Month September 2017

Mein bevorzugter Zustand

Ich möchte nicht nachdenken, ich möchte nicht Konsequenzen tragen müssen. Ich möchte stets fliehen, rasen und hasten. Ich möchte vergessen, was geschah. Ich möchte alles, hier und jetzt, und morgen nachdoppeln. Ich möchte stets einen Zustand der endlosen Manie erleben, stets unbeschwert, enthemmt und entkoppelt mich fühlen.

Ich möchte weder Steuer erklären noch mit Geld haushalten, weder Toiletten schrubben noch Pflanzen giessen müssen. Ich möchte von alldem nichts wissen. Ich möchte immerzu jauchzen, ohne Bedingung leben, ohne Verpflichtungen sterben. Irgendwie alles zudem, aber nichts wirklich. Alles haben, nichts müssen. Und stets sein.

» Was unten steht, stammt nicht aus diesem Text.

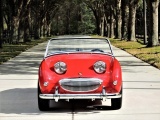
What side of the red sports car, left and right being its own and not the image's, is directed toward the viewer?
front
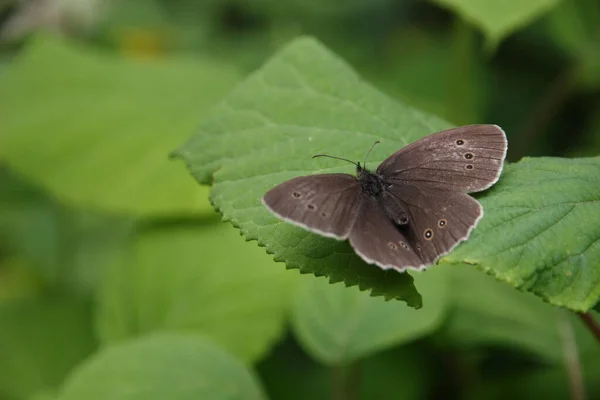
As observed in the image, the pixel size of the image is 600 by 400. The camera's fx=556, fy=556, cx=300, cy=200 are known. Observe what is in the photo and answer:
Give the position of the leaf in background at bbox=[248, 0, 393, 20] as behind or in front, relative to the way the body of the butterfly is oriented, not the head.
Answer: in front

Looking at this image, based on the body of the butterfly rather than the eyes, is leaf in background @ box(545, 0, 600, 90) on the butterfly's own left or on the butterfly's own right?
on the butterfly's own right

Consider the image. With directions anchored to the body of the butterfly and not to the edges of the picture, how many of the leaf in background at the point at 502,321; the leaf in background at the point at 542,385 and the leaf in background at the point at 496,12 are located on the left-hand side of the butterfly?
0

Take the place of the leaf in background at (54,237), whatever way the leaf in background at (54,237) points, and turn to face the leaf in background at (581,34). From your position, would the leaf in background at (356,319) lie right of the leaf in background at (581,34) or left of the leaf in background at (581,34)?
right

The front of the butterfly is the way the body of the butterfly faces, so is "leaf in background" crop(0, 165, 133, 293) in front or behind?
in front

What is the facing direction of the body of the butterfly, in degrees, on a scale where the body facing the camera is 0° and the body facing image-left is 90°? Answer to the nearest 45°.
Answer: approximately 135°

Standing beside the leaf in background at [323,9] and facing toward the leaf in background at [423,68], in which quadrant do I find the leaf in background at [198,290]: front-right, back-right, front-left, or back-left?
front-right

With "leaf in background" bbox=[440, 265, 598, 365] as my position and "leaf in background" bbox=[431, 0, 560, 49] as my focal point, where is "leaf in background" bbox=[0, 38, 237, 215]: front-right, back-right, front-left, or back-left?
front-left

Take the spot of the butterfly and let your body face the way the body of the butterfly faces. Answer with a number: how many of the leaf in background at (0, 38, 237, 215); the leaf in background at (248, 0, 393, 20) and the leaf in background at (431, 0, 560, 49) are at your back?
0

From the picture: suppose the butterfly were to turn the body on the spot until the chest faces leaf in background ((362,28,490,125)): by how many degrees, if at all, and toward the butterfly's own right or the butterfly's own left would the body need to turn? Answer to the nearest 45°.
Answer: approximately 45° to the butterfly's own right
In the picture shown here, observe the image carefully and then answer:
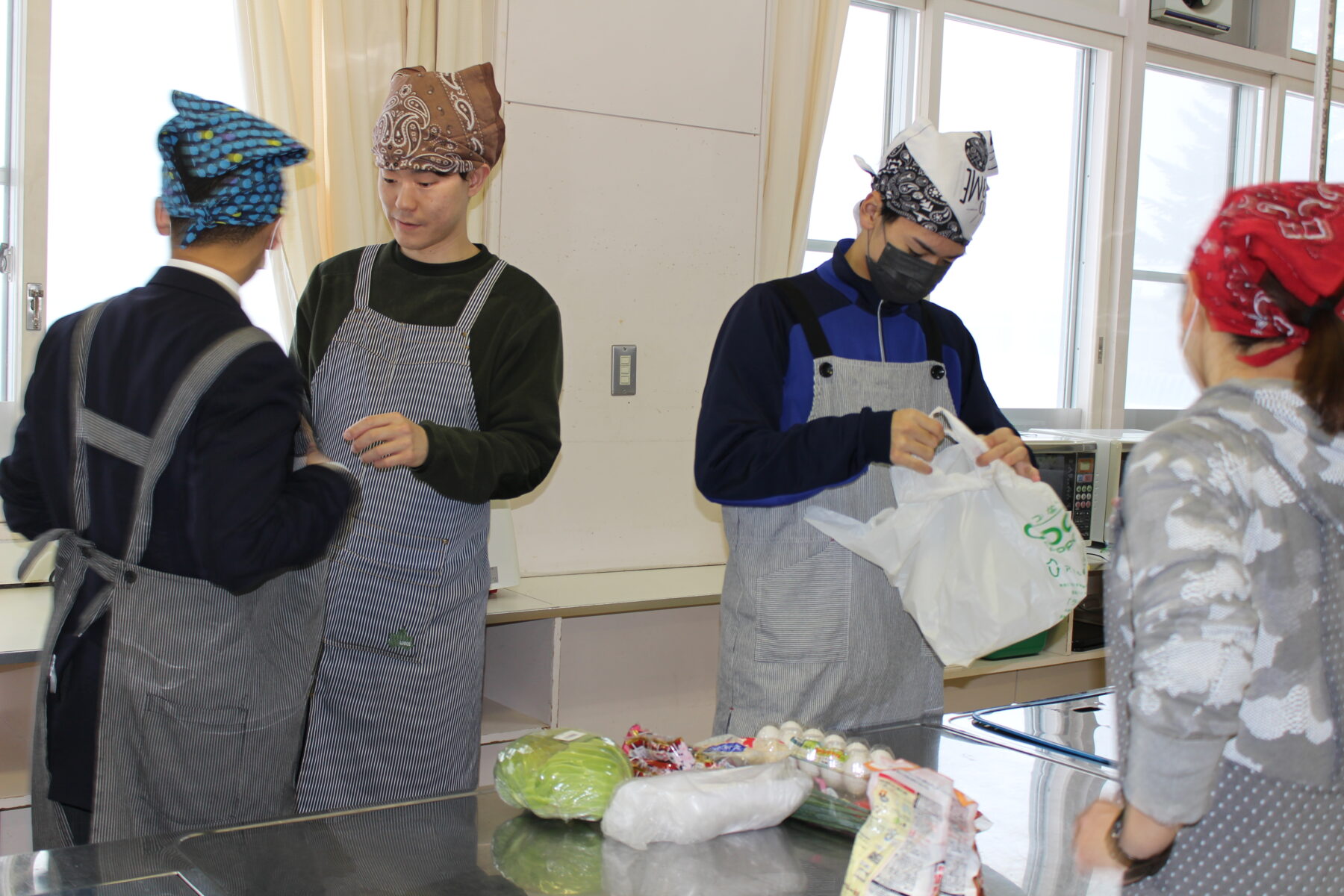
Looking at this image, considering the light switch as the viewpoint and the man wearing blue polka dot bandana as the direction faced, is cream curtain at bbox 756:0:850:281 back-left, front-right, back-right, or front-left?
back-left

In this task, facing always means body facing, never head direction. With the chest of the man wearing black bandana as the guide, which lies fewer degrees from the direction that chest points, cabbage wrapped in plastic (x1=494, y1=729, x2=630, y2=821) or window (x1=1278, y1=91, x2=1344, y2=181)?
the cabbage wrapped in plastic

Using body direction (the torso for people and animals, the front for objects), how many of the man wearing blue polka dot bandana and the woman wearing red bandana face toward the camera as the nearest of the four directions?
0

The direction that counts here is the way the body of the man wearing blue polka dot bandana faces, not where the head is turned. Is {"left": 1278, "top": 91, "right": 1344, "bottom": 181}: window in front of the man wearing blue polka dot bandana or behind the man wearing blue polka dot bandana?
in front

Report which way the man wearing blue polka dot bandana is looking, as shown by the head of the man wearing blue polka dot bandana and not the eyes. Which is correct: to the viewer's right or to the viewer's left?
to the viewer's right

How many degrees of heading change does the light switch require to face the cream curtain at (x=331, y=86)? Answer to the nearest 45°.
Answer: approximately 45° to its right

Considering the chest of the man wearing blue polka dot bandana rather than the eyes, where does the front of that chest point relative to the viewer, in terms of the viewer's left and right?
facing away from the viewer and to the right of the viewer

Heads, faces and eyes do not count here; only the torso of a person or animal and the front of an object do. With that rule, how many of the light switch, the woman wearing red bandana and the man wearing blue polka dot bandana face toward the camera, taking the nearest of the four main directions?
1

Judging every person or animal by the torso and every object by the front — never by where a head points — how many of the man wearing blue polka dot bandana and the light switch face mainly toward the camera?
1

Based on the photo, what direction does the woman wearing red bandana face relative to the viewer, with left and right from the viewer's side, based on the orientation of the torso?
facing away from the viewer and to the left of the viewer
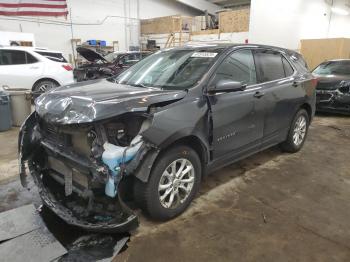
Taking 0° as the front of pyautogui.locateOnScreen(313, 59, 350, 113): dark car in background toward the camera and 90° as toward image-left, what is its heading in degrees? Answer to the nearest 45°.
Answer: approximately 0°

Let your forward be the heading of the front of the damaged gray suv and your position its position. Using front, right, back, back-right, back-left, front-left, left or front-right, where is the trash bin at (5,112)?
right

Ich möchte an einem Ort mich konzentrieren. Ich möchte alle Energie verdichten, ich möchte manisch tanzen, überborden; Sitte und Ordnung verlieren. Ich möchte ausbrechen, nicht mehr routiniert mich selber beüben, mich stets mässigen. Ich möchte mich nicht entscheiden, ich möchte nichts abwägen müssen.

Alles, und nicht nichts. Alles hier und jetzt. Ich könnte stundenlang darüber schwärmen. Ich könnte mein Umfeld anstecken und begeistern. Ich könnte motivieren, anstacheln, Ehen brechen, Abstinenzler überwinden. Alles verballern, alles riskieren, alles verlieren. Ich kann bloss so atmen, mich bewegen und überleben.

Alle Versuche, mich zu zähmen, sind gescheitert. Kein Kind kann mich jeweils domestizieren, keine Frau vermochte oder mag je vermögen, obwohl ich stets dafür tendiere. Auch die Arbeit, eigentlich die grosse Anstalt, kann mich nicht erziehen. Nichts, der Staat ist vollends gescheitert, wer aber zugegebenermassen nie beauftragt wurde.

Wie weiter? Ich geniesse diesen Zustand solange als möglich, solange ich noch kann. Bevor irgendwas, irgendwer mich zurückholt, wieder erdet, wieder erinnert, dass ich ebenso sterblich, ebenso vergänglich und ebenso gekettet bin wie alle anderen, die hier bloss einsam und unbefriedigt fristen, langsam sterben und sich selber bedauern.